As you’ll see in this latest installment of the 2021 Globe and Mail ETF Buyer’s Guide, returns in the past year for international and global equity funds were uncharacteristically excellent. The average 12-month return clocked in at just over 18 per cent.

Diversification 101 says the segment of your portfolio devoted to stocks should include Canada, the United States and beyond. The problem was the beyond – returns from international markets have generally been lukewarm.

Not all funds holding international stocks have done well lately – international low-volatility ETFs stand out as an exception. But at least there’s now some proof that branching out of North American can pay off through exposure to companies in sectors where Canada is weak, such as health care and technology.

A quick word about terminology: International is a term that refers to markets outside North America, while global funds hold stocks from the United States and elsewhere (including Canada, in some cases). Global funds come off best in this list because of their exposure to the hard-charging U.S. market.

Another key differentiator between funds is whether they include emerging markets as well as developed markets, and whether they hold the shares of small- and medium-size companies as well as large ones. Broader exposure in theory adds the potential for a bit more risk and slightly better returns.

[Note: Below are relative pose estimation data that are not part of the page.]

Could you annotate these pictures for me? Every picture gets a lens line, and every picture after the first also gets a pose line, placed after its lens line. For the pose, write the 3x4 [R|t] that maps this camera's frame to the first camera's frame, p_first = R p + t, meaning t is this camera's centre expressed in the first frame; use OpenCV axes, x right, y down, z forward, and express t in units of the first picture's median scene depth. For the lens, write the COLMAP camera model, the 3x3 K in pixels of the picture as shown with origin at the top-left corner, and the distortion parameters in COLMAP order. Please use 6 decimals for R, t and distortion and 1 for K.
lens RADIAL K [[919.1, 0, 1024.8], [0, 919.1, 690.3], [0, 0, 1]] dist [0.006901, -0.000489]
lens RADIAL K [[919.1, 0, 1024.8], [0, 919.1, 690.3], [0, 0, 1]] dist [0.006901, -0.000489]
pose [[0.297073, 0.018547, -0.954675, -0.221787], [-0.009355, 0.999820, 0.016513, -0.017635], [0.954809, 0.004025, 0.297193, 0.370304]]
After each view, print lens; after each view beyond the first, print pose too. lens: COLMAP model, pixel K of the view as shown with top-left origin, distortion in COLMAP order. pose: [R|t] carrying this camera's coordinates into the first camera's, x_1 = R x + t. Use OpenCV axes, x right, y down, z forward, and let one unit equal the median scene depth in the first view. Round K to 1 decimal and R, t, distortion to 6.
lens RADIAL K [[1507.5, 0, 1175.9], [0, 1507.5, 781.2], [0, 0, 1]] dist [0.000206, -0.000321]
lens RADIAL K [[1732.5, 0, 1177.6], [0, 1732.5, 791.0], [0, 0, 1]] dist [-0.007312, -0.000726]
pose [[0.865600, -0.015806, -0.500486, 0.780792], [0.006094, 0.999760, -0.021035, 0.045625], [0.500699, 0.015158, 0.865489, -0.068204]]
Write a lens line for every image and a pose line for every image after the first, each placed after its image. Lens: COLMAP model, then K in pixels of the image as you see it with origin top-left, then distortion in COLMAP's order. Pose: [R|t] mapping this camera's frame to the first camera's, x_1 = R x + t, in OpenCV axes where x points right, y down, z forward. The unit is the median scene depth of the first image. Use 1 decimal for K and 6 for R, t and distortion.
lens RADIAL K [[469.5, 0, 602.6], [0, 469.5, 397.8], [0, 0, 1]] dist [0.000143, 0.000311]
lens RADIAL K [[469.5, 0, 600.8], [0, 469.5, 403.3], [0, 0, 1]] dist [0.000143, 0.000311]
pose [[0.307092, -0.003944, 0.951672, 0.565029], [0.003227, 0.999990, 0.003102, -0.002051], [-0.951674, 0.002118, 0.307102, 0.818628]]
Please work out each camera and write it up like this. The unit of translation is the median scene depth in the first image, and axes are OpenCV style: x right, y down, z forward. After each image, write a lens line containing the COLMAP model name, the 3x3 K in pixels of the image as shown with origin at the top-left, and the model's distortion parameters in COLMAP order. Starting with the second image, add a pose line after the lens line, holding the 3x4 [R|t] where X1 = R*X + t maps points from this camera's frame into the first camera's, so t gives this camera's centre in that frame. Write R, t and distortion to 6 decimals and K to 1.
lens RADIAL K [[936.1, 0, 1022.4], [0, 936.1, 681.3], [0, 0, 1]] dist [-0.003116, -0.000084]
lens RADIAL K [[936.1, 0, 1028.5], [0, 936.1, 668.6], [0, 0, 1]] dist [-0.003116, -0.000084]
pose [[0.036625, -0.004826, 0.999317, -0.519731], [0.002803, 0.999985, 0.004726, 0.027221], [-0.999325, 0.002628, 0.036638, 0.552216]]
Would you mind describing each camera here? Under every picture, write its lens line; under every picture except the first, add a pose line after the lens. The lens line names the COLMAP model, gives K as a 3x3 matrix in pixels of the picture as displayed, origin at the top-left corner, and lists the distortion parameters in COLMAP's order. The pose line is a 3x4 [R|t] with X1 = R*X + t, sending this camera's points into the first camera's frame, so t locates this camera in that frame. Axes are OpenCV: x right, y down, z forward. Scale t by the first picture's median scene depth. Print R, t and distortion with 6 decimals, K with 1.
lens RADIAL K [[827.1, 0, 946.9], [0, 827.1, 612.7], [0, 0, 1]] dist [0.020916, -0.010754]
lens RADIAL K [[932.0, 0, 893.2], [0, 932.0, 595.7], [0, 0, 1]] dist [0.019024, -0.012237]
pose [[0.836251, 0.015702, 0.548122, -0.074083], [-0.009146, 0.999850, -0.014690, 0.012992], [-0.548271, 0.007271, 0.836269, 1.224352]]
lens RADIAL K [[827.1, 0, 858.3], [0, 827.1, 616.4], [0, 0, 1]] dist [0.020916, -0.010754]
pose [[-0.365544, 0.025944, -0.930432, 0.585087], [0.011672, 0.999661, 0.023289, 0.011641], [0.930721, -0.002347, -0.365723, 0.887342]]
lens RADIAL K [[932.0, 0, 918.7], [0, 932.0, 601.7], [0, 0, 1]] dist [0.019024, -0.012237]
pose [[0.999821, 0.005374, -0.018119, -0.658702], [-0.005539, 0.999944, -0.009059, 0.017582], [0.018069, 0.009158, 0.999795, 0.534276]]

All funds presented here are core funds, which means they’re suitable as your one and only international or global fund. Many of these funds come in versions with and without currency hedging, which mutes the effect of fluctuations in the value of our dollar on returns.

Click here to download an Excel version of the guide.

Click here to download a PDF version of the guide.

Notes: Market data as of March 22, 2021. Returns to Feb. 28, 2021. Sources: Rob Carrick; Globeinvestor.com, TMX Money, ETF company websites



Here’s a look at other terms used in the ETF Buyer’s Guide:

Assets: Shown to give you a sense of how interested other investors are in a fund.

Management expense ratio (MER): The main cost of owning an ETF on a continuing basis; published returns are shown on an after-fee basis.

Trading expense ratio (TER): The cost of trading commissions racked up by the managers of an ETF; add the TER to the MER for a full picture of a fund’s cost. Note that international ETFs tend to have higher TERs than other categories.

Yield: An annualized number based on the latest dividend payout.

Distribution frequency: Some international funds pay dividends on a semi-annual basis, which means they’re not ideal for income-seeking investors who want more regular income payments.

Number of holdings: Gives you an indication of whether a fund offers broad stock market coverage, or holds a more concentrated portfolio that may behave differently than benchmark indexes.

Sector weightings: Included to help you verify how well a global or international equity ETF will diversify your Canadian holdings with exposure to sectors such as tech and health care.

Three-year beta: Beta is a measure of volatility that compares funds to a benchmark stock index, which always has a beta of one. A lower beta means less volatility on both the up and down side. Beta offers a chance to see how well low-volatility ETFs deliver.

Launch date: The older an ETF is, the more likely it is that you can look back at a history of returns through good markets and bad.